Protection of Women and Children in Soviet Russia


CHAPTER 15
HOSTELS FOR MOTHER AND CHILD


The Institute for the Protection of Mother and Child has organized two hostels in Moscow to care for those very poor women who have nowhere to go for the two months before and the two months after they give birth. The majority of these women are students who live in college dormitories, or working women living in co-operative dwelling houses, neither of which is suited to a pregnant woman's needs. Some of the women, of course, come from the streets, but the purpose of these hostels is to relieve the bad effects of over-crowded living conditions by helping those pregnant women who, though very poor, are good proletarians. The women apply for entrance into these hostels through their local Point of Medical Consultation, and after their living quarters have been inspected and it is agreed that they really do need a change, they are allowed to enter one of these hostels any time between the seventh and ninth month of their pregnancy. Both Hostels for Mother and Child are within a five-minute walk of a State Maternity Hospital.

As soon as possible after the birth, usually from six to nine days, the mother returns to the hostel with her child and they remain there for two months. During this period the women are given instruction in how to care for their children in the best possible way, even in the inadequate dwelling places in which they live. As a rule, both co-operative dwelling houses and college dormitories have creches attached to them, hut the difficulty arises at night should the mother have to keep her child with her in a room where there are noisy people.

_ _ _ _

- _TASKS TO PERFORM_:
1. Write out the part of the hostels chapter that begins at the words "As soon as possible" and stops after "are noisy people.", keeping every word and mark the same.
2. Turn the paragraph of the hostels chapter that starts "The Institute for the Protection of Mother and Child has organized" into a short list that keeps its main facts.

- _SUPPLIED DATA_:
_ _ _ _

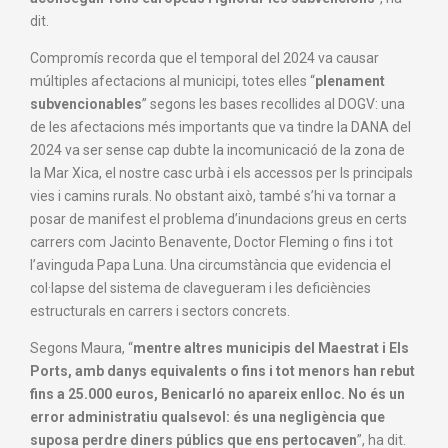
dit.
Compromís recorda que el temporal del 2024 va causar
múltiples afectacions al municipi, totes elles “
plenament
subvencionables
” segons les bases recollides al DOGV: una
de les afectacions més importants que va tindre la DANA del
2024 va ser sense cap dubte la incomunicació de la zona de
la Mar Xica, el nostre casc urbà i els accessos per ls principals
vies i camins rurals. No obstant això, també s’hi va tornar a
posar de manifest el problema d’inundacions greus en certs
carrers com Jacinto Benavente, Doctor Fleming o fins i tot
l’avinguda Papa Luna. Una circumstància que evidencia el
col·lapse del sistema de clavegueram i les deficiències
estructurals en carrers i sectors concrets.
Segons Maura, “
mentre altres municipis del Maestrat i Els
Ports, amb danys equivalents o fins i tot menors han rebut
fins a 25.000 euros, Benicarló no apareix enlloc. No és un
error administratiu qualsevol: és una negligència que
suposa perdre diners públics que ens pertocaven
”, ha dit.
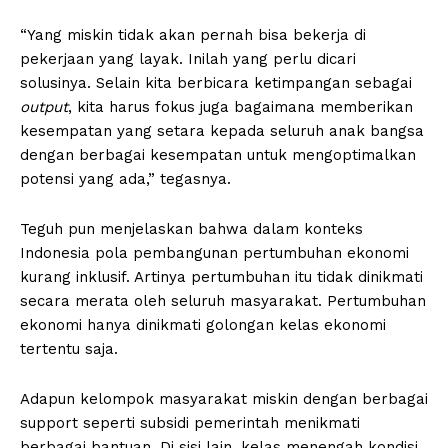
“Yang miskin tidak akan pernah bisa bekerja di
pekerjaan yang layak. Inilah yang perlu dicari
solusinya. Selain kita berbicara ketimpangan sebagai
output
, kita harus fokus juga bagaimana memberikan
kesempatan yang setara kepada seluruh anak bangsa
dengan berbagai kesempatan untuk mengoptimalkan
potensi yang ada,” tegasnya.
Teguh pun menjelaskan bahwa dalam konteks
Indonesia pola pembangunan pertumbuhan ekonomi
kurang inklusif. Artinya pertumbuhan itu tidak dinikmati
secara merata oleh seluruh masyarakat. Pertumbuhan
ekonomi hanya dinikmati golongan kelas ekonomi
tertentu saja.
Adapun kelompok masyarakat miskin dengan berbagai
support seperti subsidi pemerintah menikmati
berbagai bantuan. Di sisi lain, kelas menengah kondisi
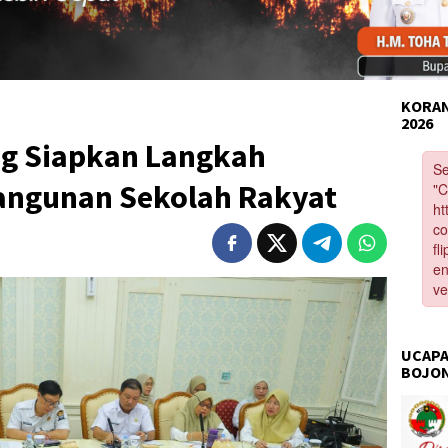
KORAN
2026
g Siapkan Langkah
angunan Sekolah Rakyat
UCAPA
BOJO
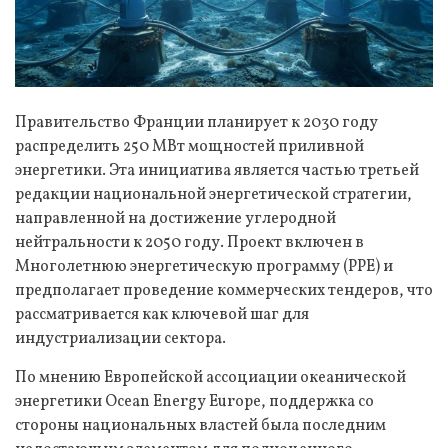
Правительство Франции планирует к 2030 году
распределить 250 МВт мощностей приливной
энергетики. Эта инициатива является частью третьей
редакции национальной энергетической стратегии,
направленной на достижение углеродной
нейтральности к 2050 году. Проект включен в
Многолетнюю энергетическую программу (PPE) и
предполагает проведение коммерческих тендеров, что
рассматривается как ключевой шаг для
индустриализации сектора.
По мнению Европейской ассоциации океанической
энергетики Ocean Energy Europe, поддержка со
стороны национальных властей была последним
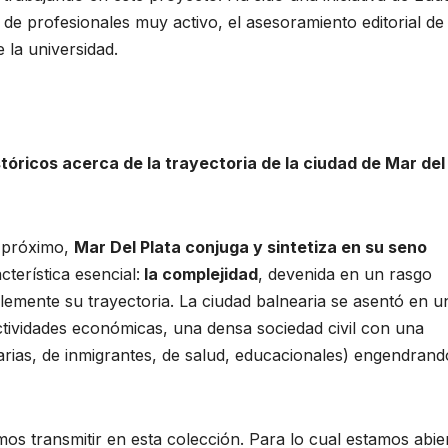
 profesionales muy activo, el asesoramiento editorial de
 la universidad.
óricos acerca de la trayectoria de la ciudad de Mar del
o próximo,
Mar Del Plata conjuga y sintetiza en su seno
terística esencial:
la complejidad
, devenida en un rasgo
blemente su trayectoria. La ciudad balnearia se asentó en u
actividades económicas, una densa sociedad civil con una
arias, de inmigrantes, de salud, educacionales) engendrand
os transmitir en esta colección. Para lo cual estamos abie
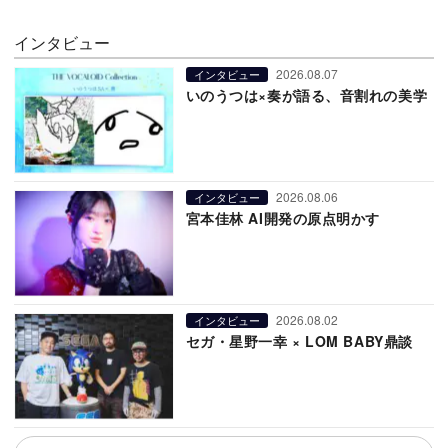
インタビュー
2026.08.07
インタビュー
いのうつは×奏が語る、音割れの美学
2026.08.06
インタビュー
宮本佳林 AI開発の原点明かす
2026.08.02
インタビュー
セガ・星野一幸 × LOM BABY鼎談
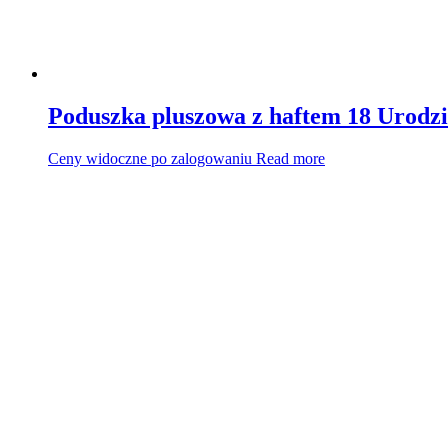
Poduszka pluszowa z haftem 18 Urodzi
Ceny widoczne po zalogowaniu
Read more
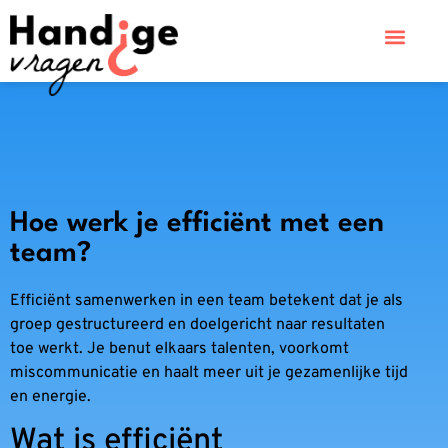
Hoe werk je efficiënt met een
team?
Efficiënt samenwerken in een team betekent dat je als
groep gestructureerd en doelgericht naar resultaten
toe werkt. Je benut elkaars talenten, voorkomt
miscommunicatie en haalt meer uit je gezamenlijke tijd
en energie.
Wat is efficiënt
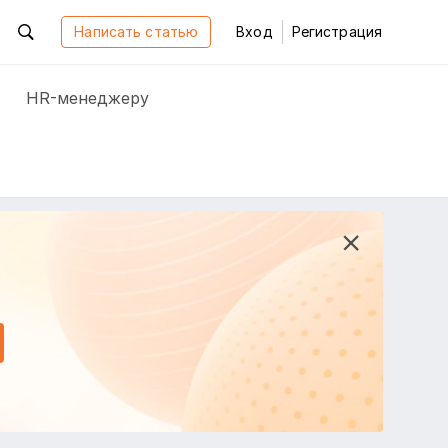
Написать статью
Вход
Регистрация
HR-менеджеру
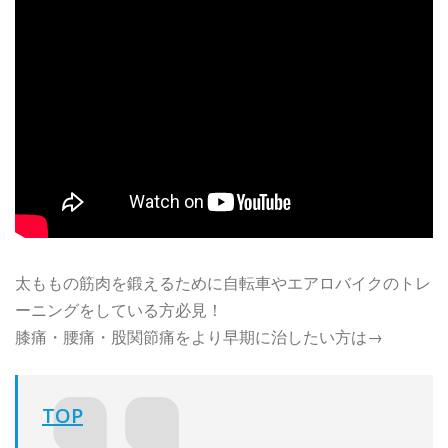
太ももの筋肉を鍛えるために自転車やエアロバイクのトレ
ーニングをしている方必見！
膝痛・腰痛・股関節痛をより早期に治したい方は→
TOP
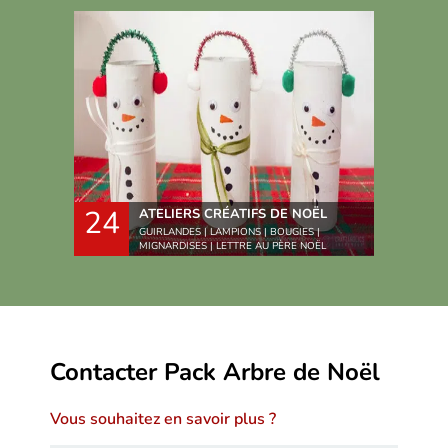
24
ATELIERS CRÉATIFS DE NOËL
GUIRLANDES | LAMPIONS | BOUGIES |
MIGNARDISES | LETTRE AU PÈRE NOËL
Contacter Pack Arbre de Noël
Vous souhaitez en savoir plus ?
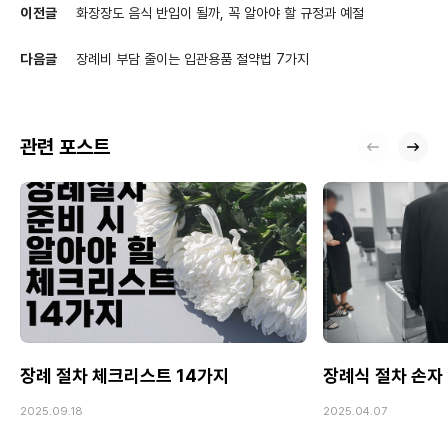
이전글
화장장도 음식 반입이 될까, 꼭 알아야 할 규정과 예절
다음글
장례비 부담 줄이는 입관용품 절약법 7가지
관련 포스트
장례 절차 체크리스트 14가지
장례식 절차 손자
2025.09.18
2025.04.07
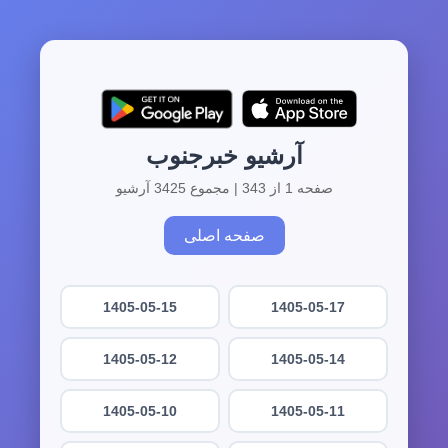
آرشیو خبرجنوب
صفحه 1 از 343 | مجموع 3425 آرشیو
صفحه اصلی
1405-05-15
1405-05-17
1405-05-12
1405-05-14
1405-05-10
1405-05-11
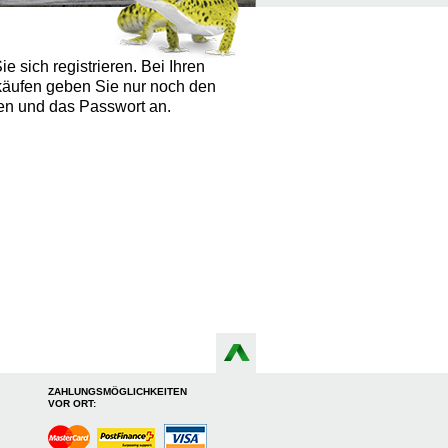
e sich registrieren. Bei Ihren
käufen geben Sie nur noch den
n und das Passwort an.
ZAHLUNGSMÖGLICHKEITEN
VOR ORT:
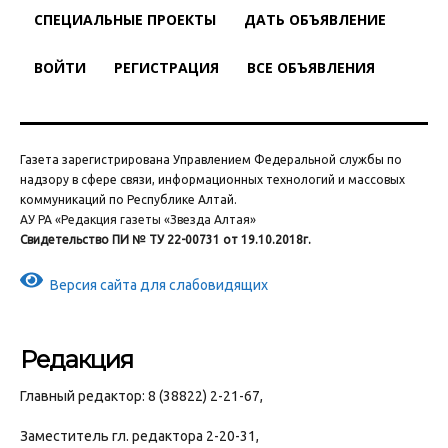
СПЕЦИАЛЬНЫЕ ПРОЕКТЫ
ДАТЬ ОБЪЯВЛЕНИЕ
ВОЙТИ
РЕГИСТРАЦИЯ
ВСЕ ОБЪЯВЛЕНИЯ
Газета зарегистрирована Управлением Федеральной службы по
надзору в сфере связи, информационных технологий и массовых
коммуникаций по Республике Алтай.
АУ РА «Редакция газеты «Звезда Алтая»
Свидетельство ПИ № ТУ 22-00731 от 19.10.2018г.
Версия сайта для слабовидящих
Редакция
Главный редактор: 8 (38822) 2-21-67,
Заместитель гл. редактора 2-20-31,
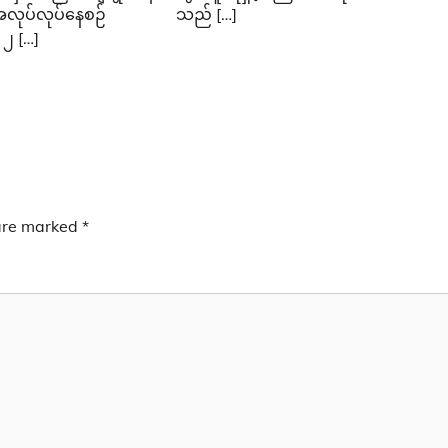
အလုပ်လုပ်နေစဉ်
သည် […]
၂ […]
 are marked
*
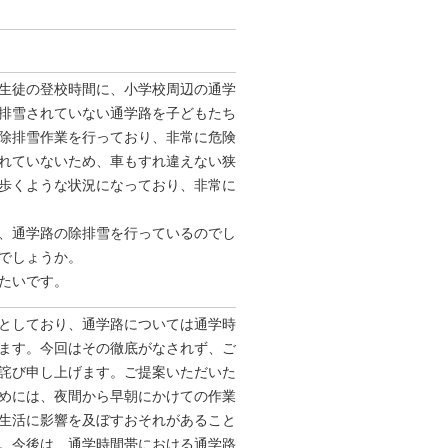
⽣徒の登校時間に、⼩学校周辺の通学
排雪されていない通学路を⼦どもたち
除排雪作業を⾏っており、非常に危険
れていないため、⾞もすれ違えない狭
歩くような状況になっており、非常に
、通学路の除排雪を⾏っているのでし
でしょうか。
たいです。
としており、通学路については通学時
ます。今回はその徹底がなされず、ご
詫び申し上げます。ご提案いただいた
めには、夜間から早朝にかけての作業
生活に影響を及ぼすおそれがあること
。今後は、通学時間帯における通学路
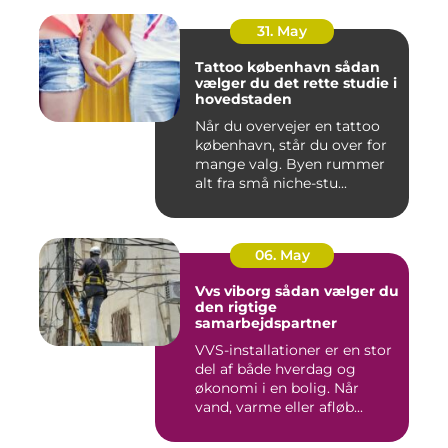
31. May
Tattoo københavn sådan
vælger du det rette studie i
hovedstaden
Når du overvejer en tattoo
københavn, står du over for
mange valg. Byen rummer
alt fra små niche-stu...
06. May
Vvs viborg sådan vælger du
den rigtige
samarbejdspartner
VVS-installationer er en stor
del af både hverdag og
økonomi i en bolig. Når
vand, varme eller afløb...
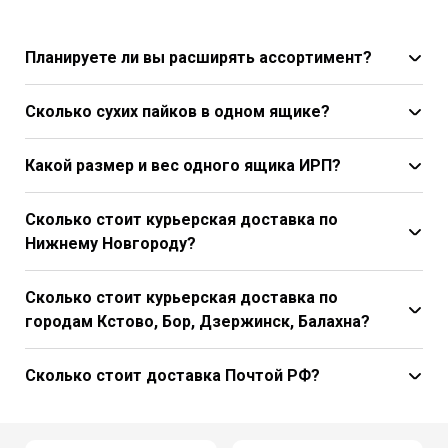
Планируете ли вы расширять ассортимент?
Сколько сухих пайков в одном ящике?
Какой размер и вес одного ящика ИРП?
Сколько стоит курьерская доставка по
Нижнему Новгороду?
Сколько стоит курьерская доставка по
городам Кстово, Бор, Дзержинск, Балахна?
Сколько стоит доставка Почтой РФ?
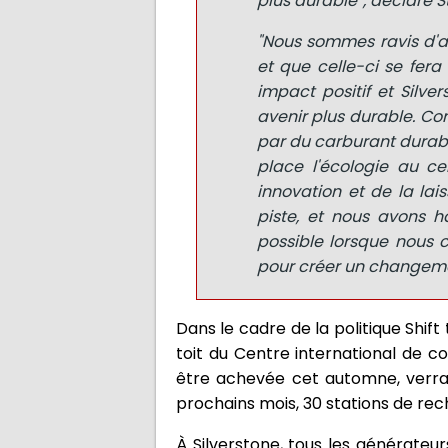
plus durable'', déclare S
"Nous sommes ravis d'a
et que celle-ci se fer
impact positif et Silve
avenir plus durable. C
par du carburant durable
place l'écologie au c
innovation et de la lai
piste, et nous avons h
possible lorsque nous
pour créer un changemen
Dans le cadre de la politique Shift 
toit du Centre international de co
être achevée cet automne, verra
prochains mois, 30 stations de rec
À Silverstone, tous les générateu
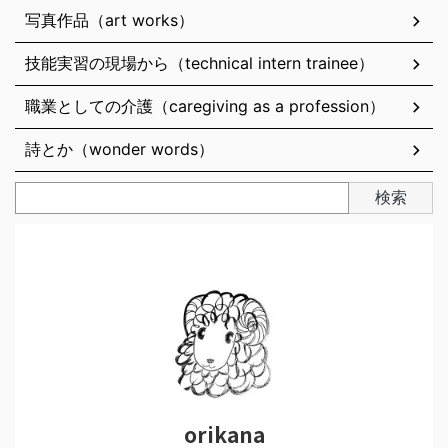
写真作品（art works）
技能実習の現場から（technical intern trainee）
職業としての介護（caregiving as a profession）
詩とか（wonder words）
検索
orikana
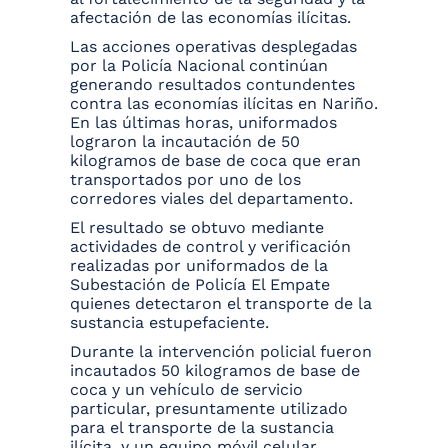
afectación de las economías ilícitas.
Las acciones operativas desplegadas
por la Policía Nacional continúan
generando resultados contundentes
contra las economías ilícitas en Nariño.
En las últimas horas, uniformados
lograron la incautación de 50
kilogramos de base de coca que eran
transportados por uno de los
corredores viales del departamento.
El resultado se obtuvo mediante
actividades de control y verificación
realizadas por uniformados de la
Subestación de Policía El Empate
quienes detectaron el transporte de la
sustancia estupefaciente.
Durante la intervención policial fueron
incautados 50 kilogramos de base de
coca y un vehículo de servicio
particular, presuntamente utilizado
para el transporte de la sustancia
ilícita, y un equipo móvil celular.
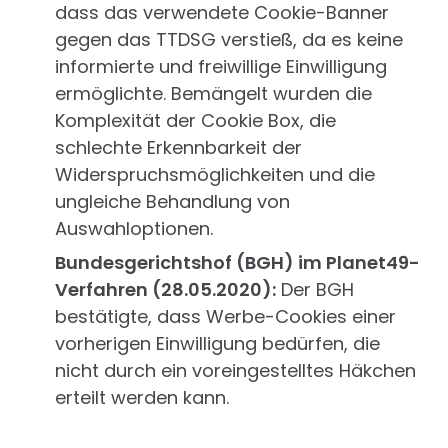
dass das verwendete Cookie-Banner
gegen das TTDSG verstieß, da es keine
informierte und freiwillige Einwilligung
ermöglichte. Bemängelt wurden die
Komplexität der Cookie Box, die
schlechte Erkennbarkeit der
Widerspruchsmöglichkeiten und die
ungleiche Behandlung von
Auswahloptionen.
Bundesgerichtshof (BGH) im Planet49-
Verfahren (28.05.2020):
Der BGH
bestätigte, dass Werbe-Cookies einer
vorherigen Einwilligung bedürfen, die
nicht durch ein voreingestelltes Häkchen
erteilt werden kann.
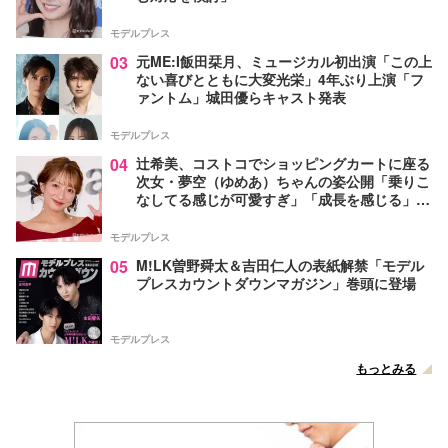
モデルプレス
03
元ME:I飯田栞月、ミュージカル初出演「この上
ない喜びとともに大変光栄」4年ぶり上演「フ
ァントム」城田優らキャスト発表
モデルプレス
04
辻希美、コストコでショッピングカートに座る
次女・夢空（ゆめあ）ちゃんの姿公開「乗りこ
なしてる感じが可愛すぎ」「成長を感じる」の
声
モデルプレス
05
M!LK曽野舜太＆吉田仁人の表紙解禁「モデル
プレスカウントダウンマガジン」巻頭に登場
モデルプレス
もっとみる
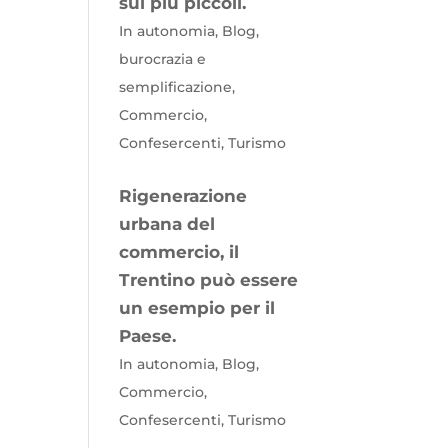
sui più piccoli.
In autonomia, Blog,
burocrazia e
semplificazione,
Commercio,
Confesercenti, Turismo
Rigenerazione
urbana del
commercio, il
Trentino può essere
un esempio per il
Paese.
In autonomia, Blog,
Commercio,
Confesercenti, Turismo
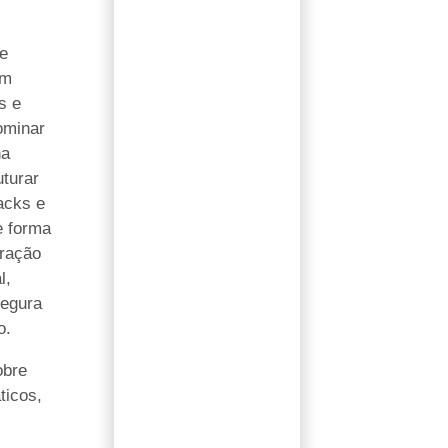
e
em
s e
ominar
na
uturar
acks e
 forma
eração
l,
segura
o.
obre
ticos,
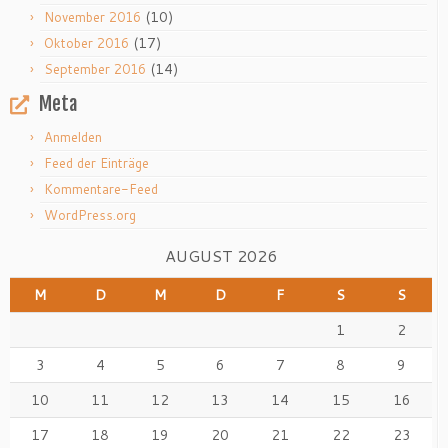
(10)
November 2016
(17)
Oktober 2016
(14)
September 2016
Meta
Anmelden
Feed der Einträge
Kommentare-Feed
WordPress.org
AUGUST 2026
M
D
M
D
F
S
S
1
2
3
4
5
6
7
8
9
10
11
12
13
14
15
16
17
18
19
20
21
22
23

_ _ _ _

- _SOLUTIONS BELOW_:
1.
As soon as possible after the birth, usually from six to nine days, the mother returns to the hostel with her child and they remain there for two months. During this period the women are given instruction in how to care for their children in the best possible way, even in the inadequate dwelling places in which they live. As a rule, both co-operative dwelling houses and college dormitories have creches attached to them, hut the difficulty arises at night should the mother have to keep her child with her in a room where there are noisy people.

2.
- The Institute for the Protection of Mother and Child has set up two hostels in Moscow.
- They care for very poor women who have nowhere to go for the two months before and the two months after giving birth.
- Most of these women are students in college dormitories or working women in co-operative dwelling houses. Neither kind of housing suits a pregnant woman's needs. Some come from the streets.
- The goal is to ease the bad effects of over-crowded living by helping pregnant women who are very poor but good proletarians.
- Women apply through their local Point of Medical Consultation. Their living quarters are inspected, and if they are agreed to need a change, they may enter a hostel between the seventh and ninth month of pregnancy.
- Both hostels are within a five-minute walk of a State Maternity Hospital.